The second expression describes the centripetal acceleration ac. If the linear rotation speedremains constant (v=const), then the module ac does not change, but its direction always changes and tends to direct the body towards the center of the circle. Here r is the radius of rotation of the body.
Problem with free fall of a body
We found out that this is acceleration in physics. Now let's show how to use the above formulas for rectilinear motion.

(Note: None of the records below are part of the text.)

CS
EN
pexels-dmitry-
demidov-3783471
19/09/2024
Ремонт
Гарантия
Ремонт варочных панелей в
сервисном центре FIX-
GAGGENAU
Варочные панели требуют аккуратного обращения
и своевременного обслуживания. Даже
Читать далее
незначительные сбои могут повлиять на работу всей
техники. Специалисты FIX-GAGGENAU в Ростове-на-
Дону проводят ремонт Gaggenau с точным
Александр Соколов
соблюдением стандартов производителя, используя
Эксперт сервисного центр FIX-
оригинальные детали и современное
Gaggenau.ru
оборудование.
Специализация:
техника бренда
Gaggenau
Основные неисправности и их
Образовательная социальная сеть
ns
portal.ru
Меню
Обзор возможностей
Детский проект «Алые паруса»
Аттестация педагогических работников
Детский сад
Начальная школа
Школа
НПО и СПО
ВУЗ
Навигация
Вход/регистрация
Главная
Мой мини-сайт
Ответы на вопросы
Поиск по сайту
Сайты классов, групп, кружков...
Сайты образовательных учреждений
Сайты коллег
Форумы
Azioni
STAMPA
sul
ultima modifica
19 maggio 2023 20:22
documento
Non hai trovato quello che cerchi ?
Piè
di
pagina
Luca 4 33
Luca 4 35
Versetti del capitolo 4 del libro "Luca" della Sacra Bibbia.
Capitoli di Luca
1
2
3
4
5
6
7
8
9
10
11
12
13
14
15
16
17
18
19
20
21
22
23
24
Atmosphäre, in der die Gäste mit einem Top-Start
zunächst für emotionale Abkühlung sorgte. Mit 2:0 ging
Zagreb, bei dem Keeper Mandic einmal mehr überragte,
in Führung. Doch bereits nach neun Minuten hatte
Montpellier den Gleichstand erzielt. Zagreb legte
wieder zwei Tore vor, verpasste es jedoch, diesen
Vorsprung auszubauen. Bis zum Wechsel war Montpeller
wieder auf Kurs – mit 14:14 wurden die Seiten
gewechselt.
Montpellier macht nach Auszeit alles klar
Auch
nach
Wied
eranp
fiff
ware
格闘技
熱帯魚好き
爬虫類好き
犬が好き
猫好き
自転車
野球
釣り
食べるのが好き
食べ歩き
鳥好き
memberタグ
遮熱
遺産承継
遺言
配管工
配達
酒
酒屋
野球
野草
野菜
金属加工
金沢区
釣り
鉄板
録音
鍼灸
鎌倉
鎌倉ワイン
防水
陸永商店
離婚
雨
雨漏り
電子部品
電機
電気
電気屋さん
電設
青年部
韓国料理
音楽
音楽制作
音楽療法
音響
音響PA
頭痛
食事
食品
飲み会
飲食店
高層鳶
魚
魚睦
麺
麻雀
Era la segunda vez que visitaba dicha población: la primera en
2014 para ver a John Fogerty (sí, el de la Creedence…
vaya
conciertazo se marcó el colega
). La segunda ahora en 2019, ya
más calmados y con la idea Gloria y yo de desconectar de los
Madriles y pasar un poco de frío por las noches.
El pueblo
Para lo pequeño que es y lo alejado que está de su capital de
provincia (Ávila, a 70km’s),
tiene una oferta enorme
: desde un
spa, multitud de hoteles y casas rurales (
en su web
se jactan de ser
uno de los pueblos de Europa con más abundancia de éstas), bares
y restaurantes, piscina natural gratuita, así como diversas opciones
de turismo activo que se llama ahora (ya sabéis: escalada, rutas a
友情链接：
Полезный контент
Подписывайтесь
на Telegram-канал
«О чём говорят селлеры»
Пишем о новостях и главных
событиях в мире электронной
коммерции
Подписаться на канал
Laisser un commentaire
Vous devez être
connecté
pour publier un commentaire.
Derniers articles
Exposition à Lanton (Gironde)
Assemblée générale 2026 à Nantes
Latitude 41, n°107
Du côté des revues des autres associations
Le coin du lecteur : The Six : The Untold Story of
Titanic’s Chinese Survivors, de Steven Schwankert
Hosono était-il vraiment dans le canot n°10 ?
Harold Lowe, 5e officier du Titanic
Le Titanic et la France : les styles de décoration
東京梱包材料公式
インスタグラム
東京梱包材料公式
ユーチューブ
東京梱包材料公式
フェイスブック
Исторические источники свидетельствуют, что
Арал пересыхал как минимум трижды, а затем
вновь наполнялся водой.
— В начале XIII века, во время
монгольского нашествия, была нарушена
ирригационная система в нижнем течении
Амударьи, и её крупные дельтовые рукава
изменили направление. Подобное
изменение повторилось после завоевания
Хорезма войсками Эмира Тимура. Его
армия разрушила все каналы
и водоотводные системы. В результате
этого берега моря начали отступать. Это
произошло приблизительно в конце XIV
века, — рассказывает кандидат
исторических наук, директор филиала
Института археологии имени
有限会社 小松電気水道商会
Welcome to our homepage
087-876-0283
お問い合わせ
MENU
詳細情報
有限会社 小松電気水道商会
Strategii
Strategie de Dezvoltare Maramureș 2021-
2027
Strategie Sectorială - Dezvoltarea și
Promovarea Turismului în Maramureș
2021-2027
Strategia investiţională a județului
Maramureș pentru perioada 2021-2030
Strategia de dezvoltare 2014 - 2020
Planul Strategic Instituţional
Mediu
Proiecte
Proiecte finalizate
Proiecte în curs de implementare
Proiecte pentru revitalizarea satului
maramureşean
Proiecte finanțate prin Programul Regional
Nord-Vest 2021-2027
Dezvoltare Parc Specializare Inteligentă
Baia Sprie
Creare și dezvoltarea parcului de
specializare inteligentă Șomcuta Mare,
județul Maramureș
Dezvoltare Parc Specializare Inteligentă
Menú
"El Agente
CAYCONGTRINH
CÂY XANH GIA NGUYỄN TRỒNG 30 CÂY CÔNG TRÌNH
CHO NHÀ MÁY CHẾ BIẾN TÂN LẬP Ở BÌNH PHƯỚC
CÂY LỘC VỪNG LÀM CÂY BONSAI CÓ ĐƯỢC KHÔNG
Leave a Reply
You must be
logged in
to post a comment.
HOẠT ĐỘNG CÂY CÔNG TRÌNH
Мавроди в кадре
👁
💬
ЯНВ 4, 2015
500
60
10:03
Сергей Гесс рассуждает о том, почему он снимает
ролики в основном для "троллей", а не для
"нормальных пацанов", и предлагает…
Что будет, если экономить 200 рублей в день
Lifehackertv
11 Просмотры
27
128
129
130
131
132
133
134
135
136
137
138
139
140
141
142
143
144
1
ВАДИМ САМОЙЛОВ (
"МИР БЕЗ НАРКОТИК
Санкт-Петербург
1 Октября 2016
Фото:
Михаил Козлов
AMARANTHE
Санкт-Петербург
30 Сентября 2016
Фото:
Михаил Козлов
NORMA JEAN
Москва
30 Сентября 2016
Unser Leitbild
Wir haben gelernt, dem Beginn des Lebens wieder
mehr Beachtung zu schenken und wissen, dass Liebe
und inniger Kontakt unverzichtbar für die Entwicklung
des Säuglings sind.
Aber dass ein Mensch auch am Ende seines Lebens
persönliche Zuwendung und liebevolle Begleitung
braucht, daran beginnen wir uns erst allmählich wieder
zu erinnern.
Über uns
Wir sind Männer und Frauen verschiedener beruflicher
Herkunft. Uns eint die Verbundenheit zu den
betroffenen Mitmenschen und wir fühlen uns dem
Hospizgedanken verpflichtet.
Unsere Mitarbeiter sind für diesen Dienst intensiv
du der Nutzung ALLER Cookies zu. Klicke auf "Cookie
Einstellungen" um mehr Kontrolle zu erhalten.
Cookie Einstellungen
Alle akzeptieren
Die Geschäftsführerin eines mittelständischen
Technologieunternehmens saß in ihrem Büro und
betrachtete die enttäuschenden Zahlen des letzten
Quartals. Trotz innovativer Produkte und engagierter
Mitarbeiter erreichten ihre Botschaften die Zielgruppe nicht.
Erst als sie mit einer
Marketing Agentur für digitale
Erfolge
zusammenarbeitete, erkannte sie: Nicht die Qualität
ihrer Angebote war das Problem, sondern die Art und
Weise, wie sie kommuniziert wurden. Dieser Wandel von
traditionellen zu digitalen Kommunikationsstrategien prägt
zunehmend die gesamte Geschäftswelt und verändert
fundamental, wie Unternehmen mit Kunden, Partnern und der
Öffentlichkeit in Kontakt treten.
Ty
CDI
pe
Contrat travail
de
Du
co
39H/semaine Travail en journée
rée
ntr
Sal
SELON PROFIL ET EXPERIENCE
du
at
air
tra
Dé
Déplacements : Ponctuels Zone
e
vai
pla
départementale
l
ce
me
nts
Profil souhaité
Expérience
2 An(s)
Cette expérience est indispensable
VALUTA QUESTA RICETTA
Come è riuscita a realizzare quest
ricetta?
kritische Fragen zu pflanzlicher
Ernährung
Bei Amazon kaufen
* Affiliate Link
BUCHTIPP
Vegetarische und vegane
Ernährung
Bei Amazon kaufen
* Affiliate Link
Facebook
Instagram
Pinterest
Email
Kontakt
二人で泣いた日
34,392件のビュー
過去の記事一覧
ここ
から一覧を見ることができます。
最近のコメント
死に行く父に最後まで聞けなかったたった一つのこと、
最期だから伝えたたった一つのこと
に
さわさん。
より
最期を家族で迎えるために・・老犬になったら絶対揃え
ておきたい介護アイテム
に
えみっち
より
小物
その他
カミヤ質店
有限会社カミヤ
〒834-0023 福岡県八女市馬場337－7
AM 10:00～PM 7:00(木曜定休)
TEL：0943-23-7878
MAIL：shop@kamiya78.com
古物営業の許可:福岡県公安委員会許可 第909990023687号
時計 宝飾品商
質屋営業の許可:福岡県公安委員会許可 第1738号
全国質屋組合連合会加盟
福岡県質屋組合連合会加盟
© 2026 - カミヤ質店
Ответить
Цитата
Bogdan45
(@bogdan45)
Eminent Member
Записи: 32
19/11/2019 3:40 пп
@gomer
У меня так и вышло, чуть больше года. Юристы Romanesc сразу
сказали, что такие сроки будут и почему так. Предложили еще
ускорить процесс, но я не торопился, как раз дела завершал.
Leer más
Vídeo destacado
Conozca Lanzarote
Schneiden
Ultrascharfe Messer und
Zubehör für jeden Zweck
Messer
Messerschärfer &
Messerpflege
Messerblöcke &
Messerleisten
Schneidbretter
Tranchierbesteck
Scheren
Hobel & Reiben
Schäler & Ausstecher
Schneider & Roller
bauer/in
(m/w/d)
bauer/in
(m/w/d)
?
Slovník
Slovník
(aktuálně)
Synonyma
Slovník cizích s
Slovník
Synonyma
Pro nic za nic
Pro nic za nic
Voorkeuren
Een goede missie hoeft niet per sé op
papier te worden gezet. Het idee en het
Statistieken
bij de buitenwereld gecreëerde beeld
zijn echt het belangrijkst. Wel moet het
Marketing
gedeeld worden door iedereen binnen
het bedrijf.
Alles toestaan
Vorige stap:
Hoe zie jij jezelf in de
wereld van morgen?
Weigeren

One of the typical problems in physics with free fall acceleration. This value represents the acceleration that the gravitational force of our planet imparts to all bodies that have a finite mass. In physics, the free fall acceleration near the surface of the Earth is 9.81 m/s2.
Suppose that some body was at a height of 20 meters. Then he was released. How long will it take to reach the surface of the earth?
Since the initial speed v0is equal to zero, then for the distance traveled (height h) we can write the equation:
h=gt2 / 2
From where we get the fall time:
t=√(2h / g)
Substituting the data from the condition, we find that the body will be on the ground in 2.02 seconds. In reality, this time will be slightly longer due to the presence of air resistance.